I must not reveal to you why Crowe and the tormentedly uncommunicative Cole hit it off so well so quickly, the boy previously not opening up

even to his sympathetic, much put-upon mother, who misunderstands his oddness. But the air is rife with misunderstandings, not least those of

the author. Night conceives an award-winning psychologist as someone who is thrown by an elementary Latin phrase (in a Catholic church, Cole

exclaims, De profundis clamo ad te), and who must consult a rather simplistic textbook on child psychology. The idea for the film may have

come to Night from Ambrose Bierce's famous short story "Incident at Owl Creek," or its superb movie version by Robert Enrico, a short film

worth ten full-length efforts such as The Sixth Sense.

 

There are, however, some extenuating circumstances, chief among them the performance of eleven-year-old Haley Joel Osment as

eight-year-old Cole. The young actor is spookily good, scarily adult for his age, with a face that can seamlessly go from being three years

younger to being as old and tragic as time itself.

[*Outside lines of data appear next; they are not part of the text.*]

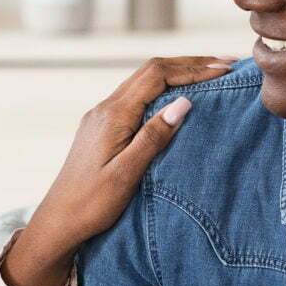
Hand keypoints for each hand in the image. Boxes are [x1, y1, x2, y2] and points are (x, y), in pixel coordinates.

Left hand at [2, 56, 236, 285]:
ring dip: (177, 74)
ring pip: (143, 82)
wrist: (58, 222)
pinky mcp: (103, 128)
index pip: (157, 75)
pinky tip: (179, 98)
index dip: (194, 67)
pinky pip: (137, 97)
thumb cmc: (90, 204)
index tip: (226, 68)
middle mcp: (105, 109)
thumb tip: (184, 102)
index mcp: (113, 115)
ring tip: (210, 74)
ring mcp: (102, 117)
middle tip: (227, 63)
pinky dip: (163, 90)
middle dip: (190, 64)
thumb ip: (153, 137)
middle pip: (151, 71)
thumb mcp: (126, 174)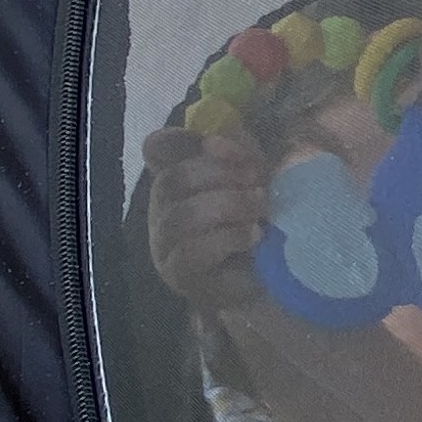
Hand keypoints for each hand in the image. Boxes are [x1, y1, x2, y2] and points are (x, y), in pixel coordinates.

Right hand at [145, 123, 270, 313]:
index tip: (217, 144)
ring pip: (179, 217)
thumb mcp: (252, 182)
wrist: (265, 281)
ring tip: (260, 208)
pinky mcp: (178, 274)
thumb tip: (222, 142)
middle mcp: (161, 210)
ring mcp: (164, 245)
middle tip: (256, 180)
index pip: (157, 149)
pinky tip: (254, 235)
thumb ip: (239, 157)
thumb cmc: (255, 225)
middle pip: (169, 180)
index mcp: (177, 181)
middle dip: (217, 174)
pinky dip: (228, 237)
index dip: (184, 141)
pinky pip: (191, 251)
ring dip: (227, 205)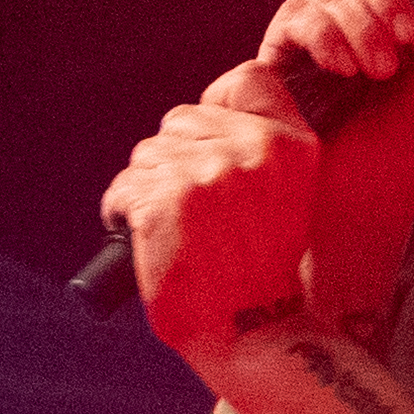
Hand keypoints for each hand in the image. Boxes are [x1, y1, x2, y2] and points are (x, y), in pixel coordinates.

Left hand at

In fact, Osment reminded me of Little Father Time in Hardy's Jude the Obscure, a child well

beyond precocity, delving into ancient doom. Osment's presence enriches every scene this fully mature actor is in, and doubtless helps elicit a

respectable performance from Bruce Willis as Crowe.

 

We get high-level work also from the Australian Toni Collette as Cole's mother, and a couple of others. Tak Fujimoto's cinematography is

splendid as always. Philadelphia provides some catchy exteriors, but Fujimoto knows also how to infuse an interior with an eerie glow or,

alternatively, with a succulent, tangible roundedness your taste buds can feel as vividly as your palms. And, for once, even the hokey score by

James Newton Howard works, a phenomenon so rare from this routineer as to seem almost supernatural.

 

In the, alas, unlikely case that you can catch the Yugoslav film Cabaret Balkan (formerly The Powder Keg), by Goran Paskaljevic, do so. With

implacable honesty, grotesquely comic heightening, commanding direction and performances, it explains more about recent events than all you

have read in the papers or seen on TV.